**WHAT TO PRODUCE**
Below are the entries. Transcribe exactly the lines from the one with "Quantidade de apoios, 29/04/2024: 0 -> 1" through the one with "Código, 18/04/2024: 550 -> 1000", ends included, and leave out all others.

**EXERCISE DATA**
□ □ □

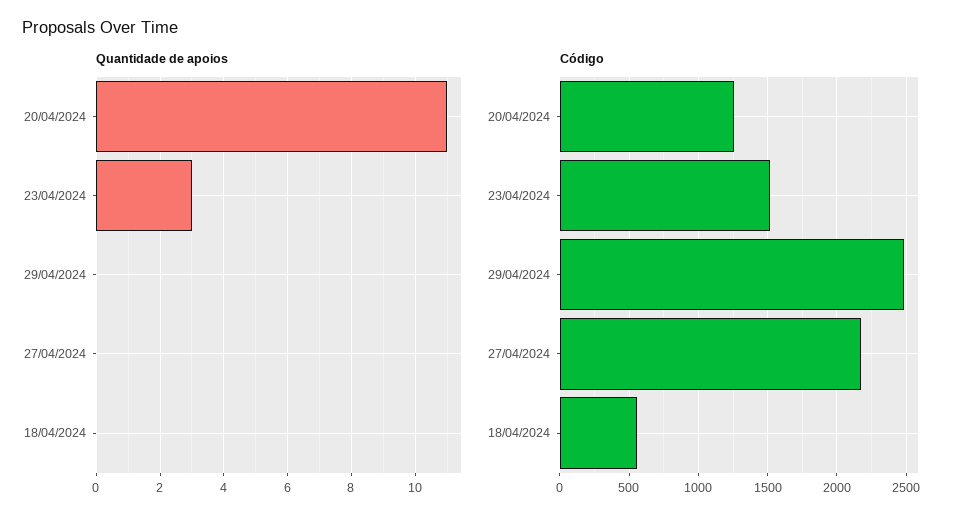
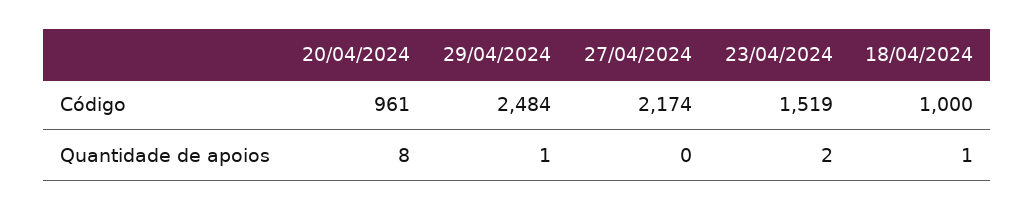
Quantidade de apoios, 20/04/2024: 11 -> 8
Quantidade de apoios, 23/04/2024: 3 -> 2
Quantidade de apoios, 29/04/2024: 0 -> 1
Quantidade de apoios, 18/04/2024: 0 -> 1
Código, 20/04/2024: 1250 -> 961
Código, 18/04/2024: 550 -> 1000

□ □ □

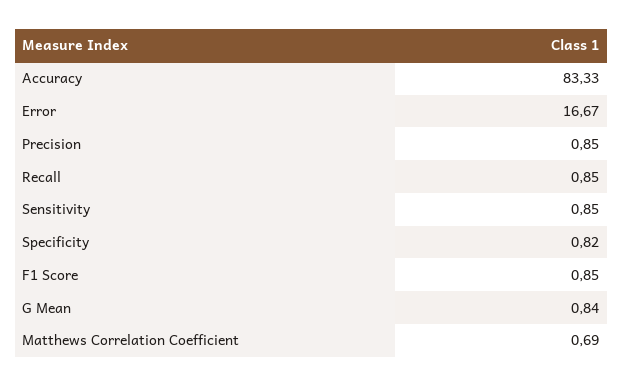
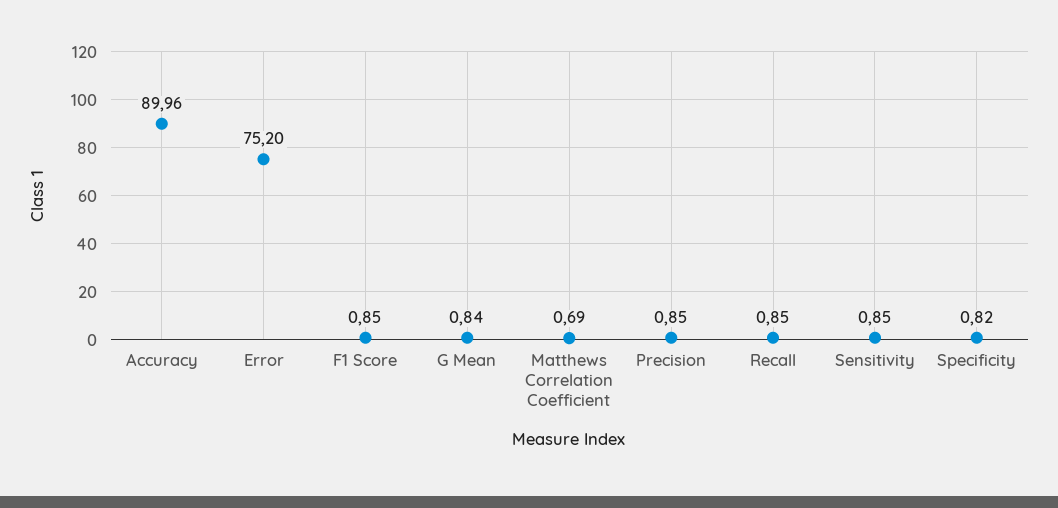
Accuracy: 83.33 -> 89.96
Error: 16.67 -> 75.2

□ □ □

**SOLUTION BELOW**
Quantidade de apoios, 29/04/2024: 0 -> 1
Quantidade de apoios, 18/04/2024: 0 -> 1
Código, 20/04/2024: 1250 -> 961
Código, 18/04/2024: 550 -> 1000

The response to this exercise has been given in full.